Alasan utama Hanung bertekad mempertahankan film Just Mom bisa tampil di bioskop lantaran dirinya yakin kisah dalam film ini sangat erat kaitannya dengan kehidupan keseharian masyarakat urban. Seperti dia akui alami sendiri, ada banyak adegan terjadi dalam kehidupan nyata.
Salah satunya, akibat kondisi serta kesibukan pekerjaannya sekarang, Hanung kerap merasa sulit untuk sekadar mampir pulang menemui ibunya di rumah. Entah karena dia sekarang yang berada di Jakarta atau kesibukan pekerjaan saat pulang ke Yogyakarta sehingga tak sempat mampir ke rumah ibunya.
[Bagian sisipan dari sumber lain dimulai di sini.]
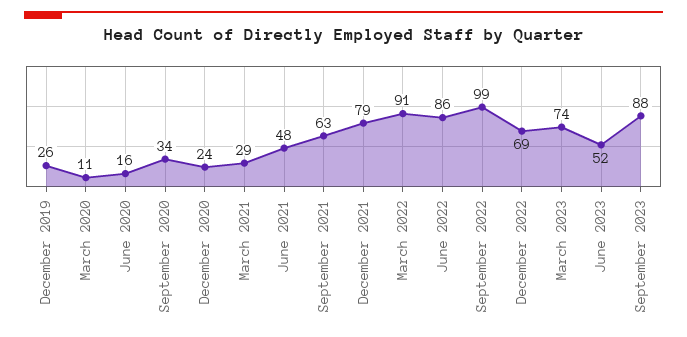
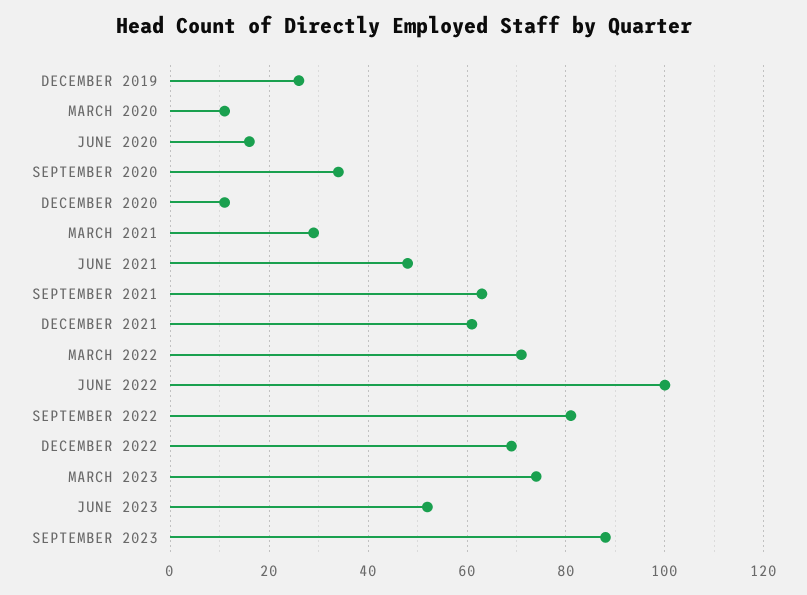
  {
    "December 2019": 26,
    "March 2020": 11,
    "June 2020": 16,
    "September 2020": 34,
-   "December 2020": 24,
+   "December 2020": 10,
    "March 2021": 29,
    "June 2021": 48,
    "September 2021": 63,
-   "December 2021": 79,
+   "December 2021": 60,
-   "March 2022": 91,
+   "March 2022": 70,
-   "June 2022": 86,
+   "June 2022": 100,
-   "September 2022": 99,
+   "September 2022": 80,
    "December 2022": 69,
    "March 2023": 74,
    "June 2023": 52,
    "September 2023": 88
  }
Baca juga : Semangat Menyala dalam Sepeda Presiden
Terkait pemilihan judul dalam bahasa Inggris, sutradara Jeihan menyebut hal itu dilakukan atas dasar kepraktisan semata. Walau diakui film ini juga terinspirasi dan mengambil spirit dari novel berjudul Ibu, Doa yang Hilang karya Bagas Dwi Bawono, Jeihan memastikan ceritanya sama sekali berbeda.
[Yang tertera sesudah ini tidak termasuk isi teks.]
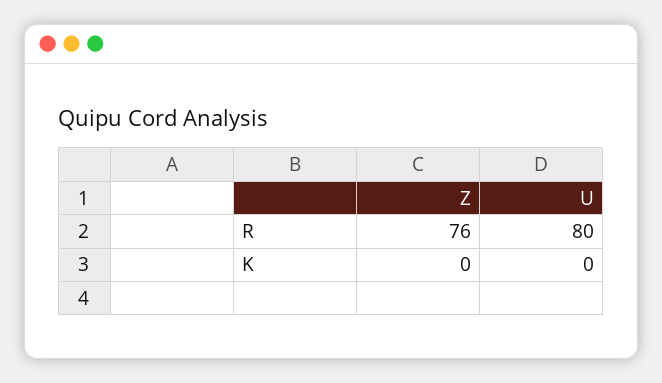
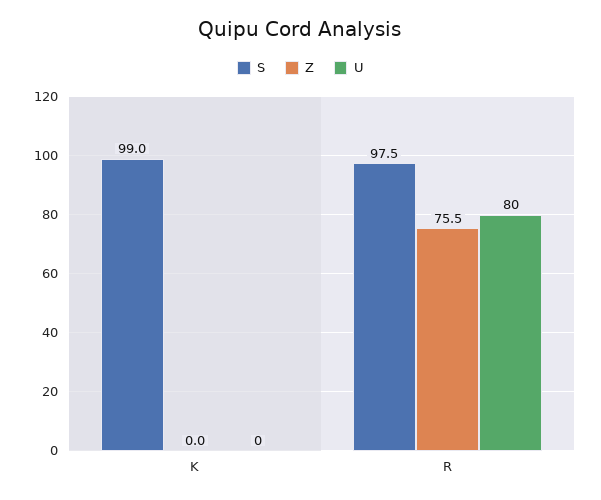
  {
    "Z": {
      "R": 75.5,
      "K": 0
    },
    "U": {
      "R": 80,
      "K": 0
-   }
+   },
+   "S": {
+     "K": 99,
+     "R": 97.5
+   }
  }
”Makanya kami enggak pakai judul sama karena pastinya ada banyak yang pakai judul Ibu. Waktu itu film ini juga masuk ke dua festival, Jakarta Film Week dan Jogja Netpac Asian Film Festival, kami pikir judulnya cukup satu saja. Kebetulan saya ingat omongan ibu setiap kali saya puji. Beliau selalu bilang, aku ini cuma ibu, sama seperti ibu-ibu lain. Oh ya sudah, itu saja judulnya, cuma ibu, Just Mom,” kisah Jeihan.